Raw wounds. (“Putrifying sores” in KJV). Not very nice.
But sixty five chapters later, the concluding bookend: a picture of Jerusalem restored. Instead of a people with oozing lesions, we see a city sending preachers to the people-groups of the world. God declares: “I will send survivors to the nations… [nations] that have not heard [of] my fame or seen my glory. And they [the survivors] shall declare my glory among the nations” (66:19 ESV).
From people with raw wounds to a mighty army on mission: the contrast could not be more dramatic. And that is God’s promise.

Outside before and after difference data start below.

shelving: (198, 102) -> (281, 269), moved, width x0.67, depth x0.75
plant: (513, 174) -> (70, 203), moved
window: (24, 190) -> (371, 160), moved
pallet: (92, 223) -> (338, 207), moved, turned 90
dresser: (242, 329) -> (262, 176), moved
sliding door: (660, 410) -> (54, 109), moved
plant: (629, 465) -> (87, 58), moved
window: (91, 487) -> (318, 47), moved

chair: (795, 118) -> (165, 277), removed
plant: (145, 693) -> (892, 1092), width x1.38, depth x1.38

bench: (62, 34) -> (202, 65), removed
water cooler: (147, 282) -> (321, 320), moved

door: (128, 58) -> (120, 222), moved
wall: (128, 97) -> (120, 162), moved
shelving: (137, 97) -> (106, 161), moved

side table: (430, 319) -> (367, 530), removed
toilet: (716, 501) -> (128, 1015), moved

I just said this army would be mighty. That is true, but it will be might in the midst of weakness. Whom does God say he will send? “Survivors.” Survivors from sin-sickness (chapter 1). Survivors from exile (chapter 40). And today: Survivors from damaged childhoods. From marriage bust-ups and church splits and porn addictions and seasons in the younger son’s “distant country” (Luke 15:13). Survivors from calamity – like St Paul’s famous shipwreck in Acts 27.
Survivors: Not people who are sheltered, safe and able-bodied, who effortlessly take life in stride. They’re people with baggage: “conflicts on the outside, [and] fears within” (2 Cor 7:5 NIV). And God – just because he is God – sends them anyway. And they go. And they declare his glory.
So, back to the bookends. If your raw wounds feel all-too recent, or if you’re still traumatized by a shipwreck (maybe you feel you caused it yourself?), then hold on to the God of Isaiah. Remember what he says in chapter 66. Remember his promise to the nations.
And remember whom he says he will send.